- Text section -
_ _ _

Studio album by Hank Mobley
- Released: Early May 1957
- Recorded: July 23 & November 7, 1956 Van Gelder Studio, Hackensack
- Genre: Jazz
- Length: 32:14
- Label: Savoy Savoy MG 12092

Hank Mobley chronology
| Mobley's 2nd Message (1956) | Jazz Message #2 (1957) | Hank Mobley with Donald Byrd and Lee Morgan (1957) |

= Jazz Message No. 2 =

Jazz Message #2 (also released as Hard Bop and The Jazz Message of Hank Mobley Volume 2) is an album by jazz saxophonist Hank Mobley released on the Savoy label in 1957. It was recorded on July 23 & November 7, 1956 and features performances by Mobley, Donald Byrd, Lee Morgan, Hank Jones, Doug Watkins Barry Harris, Kenny Clarke and Art Taylor. Lee Morgan was very young in this recording (18 years old).

_ _ _

- Stored data -

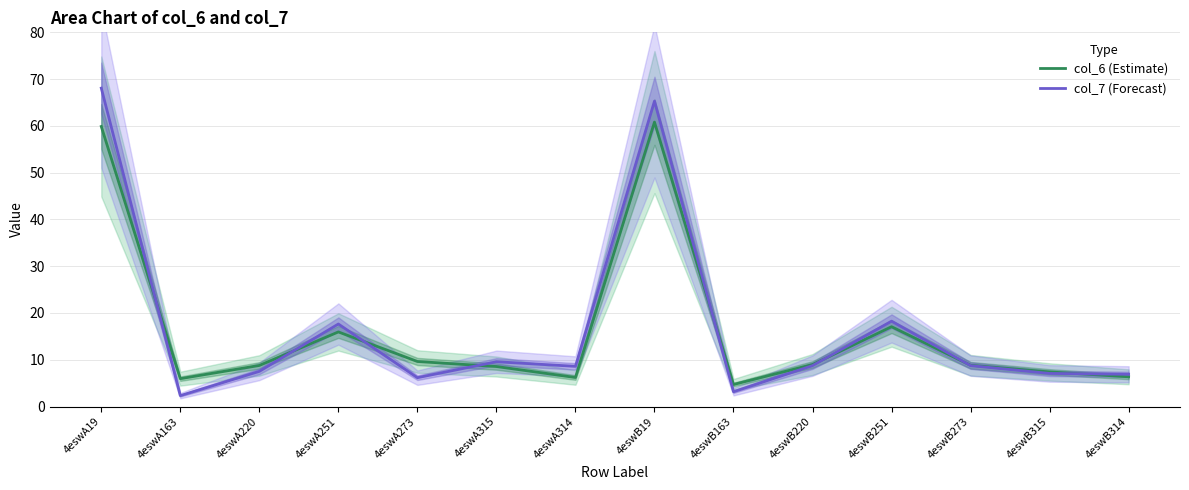

At how many categories does at least one series exceed 24?

2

_ _ _

- Instructions -
A. According to the text about the Hank Mobley album, how old was Lee Morgan when it was recorded?
B. Pick up the text about the Hank Mobley album after its last sentence.

- Results by task -
A. He was 18 years old.

B.
Professional ratings
Review scores
| Source | Rating |
| Allmusic | Star Half star |

== Track listing ==
All compositions by Hank Mobley except as indicated

1. "Thad's Blues" (Thad Jones) - 9:48
2. "Doug's Minor B' Ok" (Watkins) - 6:40
3. "B. for B.B." - 6:31
4. "Blues Number Two" - 5:00
5. "Space Flight" - 4:15

Recorded on July 23 (3–5) and November 7, 1956 (1–2).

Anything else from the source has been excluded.